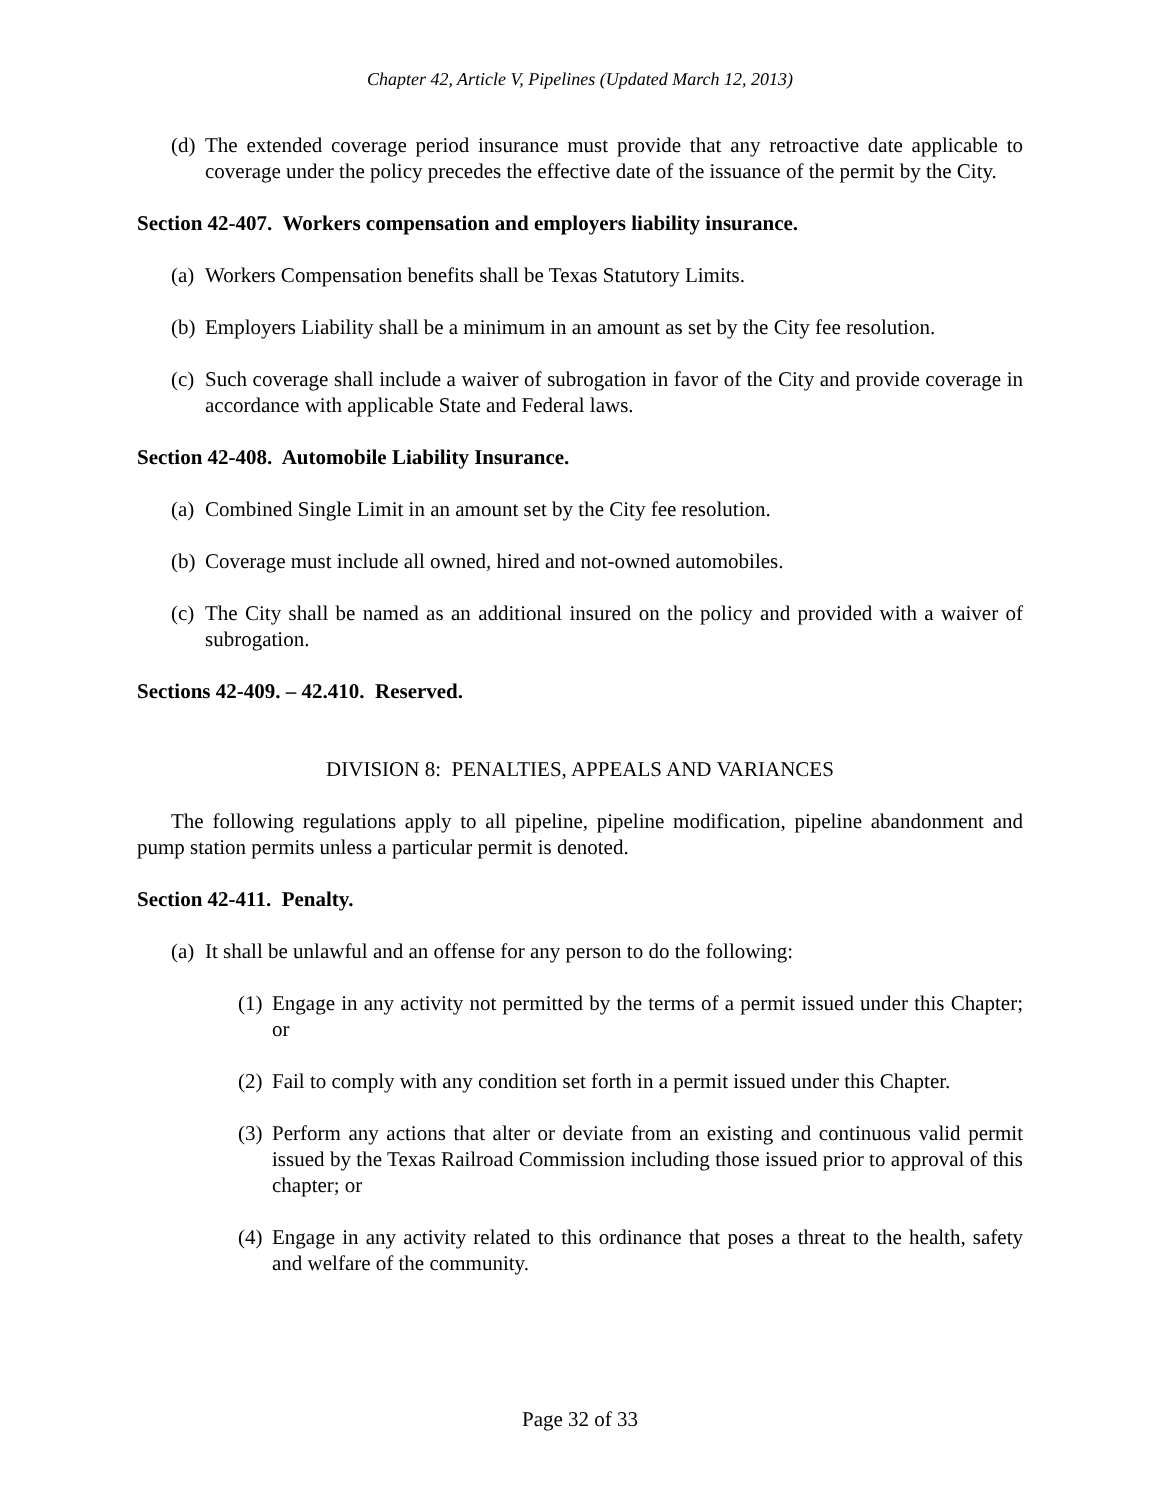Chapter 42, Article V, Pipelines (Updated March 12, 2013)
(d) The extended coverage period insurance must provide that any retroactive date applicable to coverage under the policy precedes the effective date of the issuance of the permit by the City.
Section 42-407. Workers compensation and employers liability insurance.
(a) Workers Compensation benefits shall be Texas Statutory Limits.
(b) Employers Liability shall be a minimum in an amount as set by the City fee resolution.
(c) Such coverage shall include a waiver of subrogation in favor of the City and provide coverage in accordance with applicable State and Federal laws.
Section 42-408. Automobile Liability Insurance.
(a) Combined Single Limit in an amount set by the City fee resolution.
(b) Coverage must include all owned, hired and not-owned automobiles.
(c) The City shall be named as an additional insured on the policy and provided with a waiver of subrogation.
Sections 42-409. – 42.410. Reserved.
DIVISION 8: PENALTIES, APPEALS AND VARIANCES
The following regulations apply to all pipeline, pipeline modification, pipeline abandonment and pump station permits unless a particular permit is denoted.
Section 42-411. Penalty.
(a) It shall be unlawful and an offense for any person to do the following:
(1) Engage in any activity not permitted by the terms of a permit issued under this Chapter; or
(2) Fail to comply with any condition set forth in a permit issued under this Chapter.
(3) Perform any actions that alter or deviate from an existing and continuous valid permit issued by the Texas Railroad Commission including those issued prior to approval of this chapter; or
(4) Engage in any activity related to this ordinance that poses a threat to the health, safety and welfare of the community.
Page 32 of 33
● ● ●
### Exercise instructions
Each record must be repeated verbatim, and no picture may appear in the copy.

### Written response
Chapter 42, Article V, Pipelines (Updated March 12, 2013)
(d) The extended coverage period insurance must provide that any retroactive date applicable to coverage under the policy precedes the effective date of the issuance of the permit by the City.
Section 42-407. Workers compensation and employers liability insurance.
(a) Workers Compensation benefits shall be Texas Statutory Limits.
(b) Employers Liability shall be a minimum in an amount as set by the City fee resolution.
(c) Such coverage shall include a waiver of subrogation in favor of the City and provide coverage in accordance with applicable State and Federal laws.
Section 42-408. Automobile Liability Insurance.
(a) Combined Single Limit in an amount set by the City fee resolution.
(b) Coverage must include all owned, hired and not-owned automobiles.
(c) The City shall be named as an additional insured on the policy and provided with a waiver of subrogation.
Sections 42-409. – 42.410. Reserved.
DIVISION 8: PENALTIES, APPEALS AND VARIANCES
The following regulations apply to all pipeline, pipeline modification, pipeline abandonment and pump station permits unless a particular permit is denoted.
Section 42-411. Penalty.
(a) It shall be unlawful and an offense for any person to do the following:
(1) Engage in any activity not permitted by the terms of a permit issued under this Chapter; or
(2) Fail to comply with any condition set forth in a permit issued under this Chapter.
(3) Perform any actions that alter or deviate from an existing and continuous valid permit issued by the Texas Railroad Commission including those issued prior to approval of this chapter; or
(4) Engage in any activity related to this ordinance that poses a threat to the health, safety and welfare of the community.
Page 32 of 33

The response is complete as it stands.